Deniz turizminin yanı sıra görülecek birçok yeri, yapılacak birçok aktivitesi ile Fethiye, tatil severler için çok yönlü bir seçenek. Fethiye’de görülmesi gereken yerlerin başında ise Kayaköy geliyor.
İlk olarak 1996 yılında henüz çocukken gittiğim Kayaköy, tekrar gitmeyi hep istediğim yerlerden biriydi. O zamanlar ile ilgili hatırladığım tek şey ise bize rehberlik yapan kişinin, Kayaköy’deki manyetik etki yüzünden kimse burada fotoğraf çekemiyor demesiydi. Elimizde analog fotoğraf makinelerinin olduğu dönemde, Kayaköy’de çektiğimiz tüm fotoğraflar da yanınca gerçek diye düşünmüştük. Yıllar sonra tekrar görme şansı bulduğum Kayaköy’de bu defa gönlümce çektim fotoğrafları. Dar sokakları, harap olmuş taş binaları ve yerleşim düzeniyle çok etkileyici bir atmosferi olan Kayaköy, hatırladığımdan çok daha büyük bir alanmış.
Fethiye’nin 8 Km. güneyinde bulunan ve Antik Dönemde Karmylassos olarak bilinen Kayaköy’ün geçmişi, filolojik verilere göre M.Ö.3000 yıllarına kadar gitmesine karşın mevcut kalıntılarda M.Ö.4.yy.dan daha eskiye ait bir yapı henüz tespit edilmemiştir.
Kentte yamaca dayalı olarak görülen yapı gruplarının tamamı Osmanlı İmparatorluğu’nun geç dönemlerinde, azınlıklara tanınan haklar sonucu iskan edilen Rumlarca yapılmıştır. Adının Kayaköy olduğuna aldanmayın. Osmanlı Devleti’nin son dönemlerinde 3000 nufüsa ulaşmış bir yerleşim yeri burası.

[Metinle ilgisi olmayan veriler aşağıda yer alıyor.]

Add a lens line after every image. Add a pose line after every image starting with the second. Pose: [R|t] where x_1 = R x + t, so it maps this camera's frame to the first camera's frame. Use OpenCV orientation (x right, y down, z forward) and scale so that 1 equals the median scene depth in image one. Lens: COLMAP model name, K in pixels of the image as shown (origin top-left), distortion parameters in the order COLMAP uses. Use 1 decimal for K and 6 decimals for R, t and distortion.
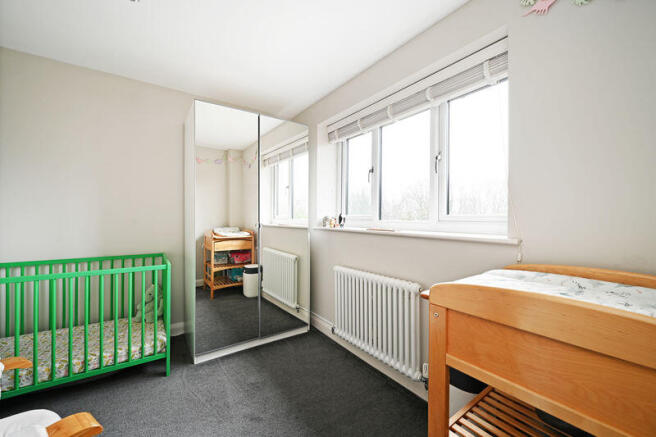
lens RADIAL K [[256.3, 0, 322.4], [0, 256.3, 218.8], [0, 0, 1]] dist [-0.002007, 0.000216]
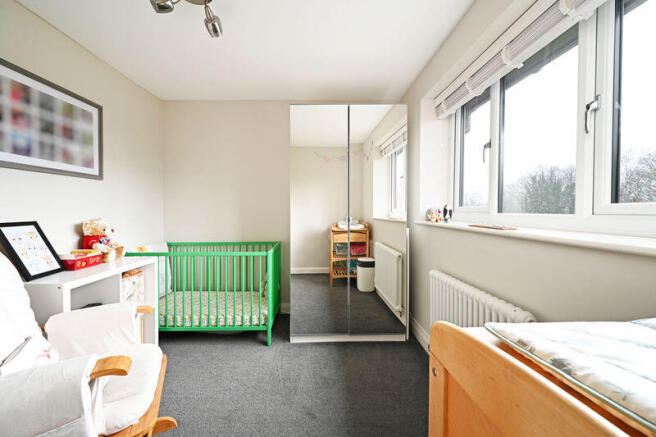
lens RADIAL K [[256.3, 0, 323.3], [0, 256.3, 215.1], [0, 0, 1]] dist [-0.002007, 0.000216]
pose [[0.832207, 0.000652, -0.554465, 0.210205], [0.008502, 0.999867, 0.013936, -0.003733], [0.554400, -0.016312, 0.832090, 0.135234]]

Türkiye Cumhuriyetinin Kuruluş yıllarında bölgede yaşayan Rumların, Batı Trakya’daki Türkler ile yer değiştirmesi sonucu boşaltılan kentteki yapıların ahşap olan kapı pencere ve üst örtü sistemlerinin, doğal etkenler ile tahrip olmasıyla kent, hayalet bir şehir görünümü almıştır. Terk edilen kentte, kullanıldığı dönemde her biri 50 m2’den büyük olmayan manzara ve ışık açısından birbirinin önünü kapatmayan genellikle alt katları kiler olarak kullanılan, ikişer katlı, girişte çatıdaki yağmur sularının toplandığı, zemin altı sarnıçlarının olduğu 350-400 konut bulunmaktadır. Konutların yanı sıra evlerin arasında çok sayıda şapel, 2 büyük kilise, 1 okul binası ile 1 gümrük binası yer almaktadır.

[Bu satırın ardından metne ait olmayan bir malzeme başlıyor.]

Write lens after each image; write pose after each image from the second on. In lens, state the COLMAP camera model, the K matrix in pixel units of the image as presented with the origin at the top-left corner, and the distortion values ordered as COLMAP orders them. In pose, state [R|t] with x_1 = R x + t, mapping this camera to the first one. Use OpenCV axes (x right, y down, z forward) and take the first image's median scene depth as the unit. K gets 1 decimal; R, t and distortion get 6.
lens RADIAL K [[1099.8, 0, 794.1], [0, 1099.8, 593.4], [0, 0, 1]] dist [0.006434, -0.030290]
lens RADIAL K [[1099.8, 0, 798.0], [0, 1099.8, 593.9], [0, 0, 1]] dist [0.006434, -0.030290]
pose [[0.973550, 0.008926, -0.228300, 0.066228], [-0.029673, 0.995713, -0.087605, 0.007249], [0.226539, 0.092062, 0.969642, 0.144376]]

Orijinal ismi Taksiyarhis olan Yukarı Kilise, yerleşimin ortasına yakın bir tepenin üzerine kurulmuştur. Yukarı Kilise’nin kuzey kesimdeki boş alan ve çevresi, kentin ticari alanını oluşturmaktadır. Yapılar bugün tam olarak tanımlanamasa da kullanıldığı dönemde çevrede kahve, kasap, manav, bakkal, kumaşçı gibi dükkanların bulunduğu bilinmektedir.
Yerleşimin batısında bulunan Panagia Pirgiotissa isimli Aşağı Kilise ise bir dönem cami olarak da kullanıldığı için günümüze daha iyi korunarak ulaşmıştır. Normalde kilise içerisini ziyaret etmek de mümkün ancak bizim bulunduğumuz tarihte ziyarete kapadıkları için biz içini göremedik.
Yaz dönemi 10.00-19.00, kış dönemi ise 08.30-17.30 saatleri arasında ziyaret edilebilen Kayaköy Ören Yeri’ne giriş ücreti 10 TL olmakla birlikte müze kart da geçerli. Aynı zamanda halen kullanılan bir yerleşim yeri olan Kayaköy mahallesinde, konaklamak ve yemek için birçok seçenek de mevcut.